- [EXERCISE]: Look for "Instruction: Build a" in the entries below. Write out that line and all later lines exactly, ending with the final one.

- [AVAILABLE RECORDS]:
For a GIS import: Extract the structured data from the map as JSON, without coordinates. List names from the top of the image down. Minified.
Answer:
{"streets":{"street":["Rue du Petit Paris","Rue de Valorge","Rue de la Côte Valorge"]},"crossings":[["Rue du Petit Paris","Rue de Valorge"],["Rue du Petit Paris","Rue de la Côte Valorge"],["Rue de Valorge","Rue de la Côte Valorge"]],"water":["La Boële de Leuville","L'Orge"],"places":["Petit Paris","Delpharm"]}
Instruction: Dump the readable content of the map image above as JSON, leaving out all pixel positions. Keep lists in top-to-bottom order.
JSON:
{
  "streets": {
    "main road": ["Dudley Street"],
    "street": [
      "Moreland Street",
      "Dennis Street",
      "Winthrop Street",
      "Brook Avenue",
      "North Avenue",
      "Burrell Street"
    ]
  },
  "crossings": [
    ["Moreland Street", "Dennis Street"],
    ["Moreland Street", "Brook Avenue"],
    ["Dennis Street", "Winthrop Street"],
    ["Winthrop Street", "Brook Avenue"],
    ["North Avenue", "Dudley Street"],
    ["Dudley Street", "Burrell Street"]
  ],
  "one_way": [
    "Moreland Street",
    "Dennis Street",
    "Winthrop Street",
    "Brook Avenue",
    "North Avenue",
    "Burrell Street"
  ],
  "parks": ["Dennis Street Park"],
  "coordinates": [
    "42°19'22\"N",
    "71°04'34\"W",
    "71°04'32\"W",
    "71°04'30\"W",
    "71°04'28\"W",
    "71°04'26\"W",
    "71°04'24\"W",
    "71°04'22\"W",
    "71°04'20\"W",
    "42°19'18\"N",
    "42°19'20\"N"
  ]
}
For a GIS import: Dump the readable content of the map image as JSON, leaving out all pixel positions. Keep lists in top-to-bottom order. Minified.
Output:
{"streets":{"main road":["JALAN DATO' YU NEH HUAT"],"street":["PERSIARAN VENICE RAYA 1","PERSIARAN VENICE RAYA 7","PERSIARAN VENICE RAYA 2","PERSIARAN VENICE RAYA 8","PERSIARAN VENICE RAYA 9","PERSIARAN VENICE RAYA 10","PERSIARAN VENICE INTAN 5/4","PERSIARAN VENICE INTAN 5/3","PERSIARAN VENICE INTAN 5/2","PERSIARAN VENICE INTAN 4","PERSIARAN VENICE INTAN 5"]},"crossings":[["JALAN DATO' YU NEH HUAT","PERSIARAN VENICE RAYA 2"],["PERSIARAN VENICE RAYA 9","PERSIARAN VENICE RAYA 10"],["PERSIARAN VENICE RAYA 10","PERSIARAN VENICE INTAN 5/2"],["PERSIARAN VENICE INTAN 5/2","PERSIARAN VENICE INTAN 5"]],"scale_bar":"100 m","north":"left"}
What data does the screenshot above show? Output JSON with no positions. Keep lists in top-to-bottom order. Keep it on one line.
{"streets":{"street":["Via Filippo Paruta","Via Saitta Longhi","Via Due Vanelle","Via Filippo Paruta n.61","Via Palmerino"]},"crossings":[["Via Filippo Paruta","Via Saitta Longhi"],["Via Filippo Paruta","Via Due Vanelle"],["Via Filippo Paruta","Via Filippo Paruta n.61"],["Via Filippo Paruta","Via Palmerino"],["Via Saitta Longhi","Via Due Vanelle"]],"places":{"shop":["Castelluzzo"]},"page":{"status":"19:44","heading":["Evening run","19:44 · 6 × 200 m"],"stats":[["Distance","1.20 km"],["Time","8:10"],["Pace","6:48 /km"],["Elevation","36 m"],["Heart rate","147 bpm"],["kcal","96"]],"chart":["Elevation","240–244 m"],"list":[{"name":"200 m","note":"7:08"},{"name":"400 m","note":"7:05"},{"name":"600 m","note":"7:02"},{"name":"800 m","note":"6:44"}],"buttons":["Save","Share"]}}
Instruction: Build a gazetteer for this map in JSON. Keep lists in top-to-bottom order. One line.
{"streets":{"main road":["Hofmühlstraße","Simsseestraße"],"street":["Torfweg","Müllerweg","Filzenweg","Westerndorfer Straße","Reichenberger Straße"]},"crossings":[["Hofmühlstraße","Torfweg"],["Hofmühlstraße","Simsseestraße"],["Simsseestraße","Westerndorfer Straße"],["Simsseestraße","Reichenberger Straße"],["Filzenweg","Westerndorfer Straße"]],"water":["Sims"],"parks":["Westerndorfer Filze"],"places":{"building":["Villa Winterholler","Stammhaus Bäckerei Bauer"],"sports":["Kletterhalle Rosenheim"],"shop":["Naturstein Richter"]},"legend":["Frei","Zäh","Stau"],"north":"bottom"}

- [OUTPUT OF THE TASK]:
Instruction: Build a gazetteer for this map in JSON. Keep lists in top-to-bottom order. One line.
{"streets":{"main road":["Hofmühlstraße","Simsseestraße"],"street":["Torfweg","Müllerweg","Filzenweg","Westerndorfer Straße","Reichenberger Straße"]},"crossings":[["Hofmühlstraße","Torfweg"],["Hofmühlstraße","Simsseestraße"],["Simsseestraße","Westerndorfer Straße"],["Simsseestraße","Reichenberger Straße"],["Filzenweg","Westerndorfer Straße"]],"water":["Sims"],"parks":["Westerndorfer Filze"],"places":{"building":["Villa Winterholler","Stammhaus Bäckerei Bauer"],"sports":["Kletterhalle Rosenheim"],"shop":["Naturstein Richter"]},"legend":["Frei","Zäh","Stau"],"north":"bottom"}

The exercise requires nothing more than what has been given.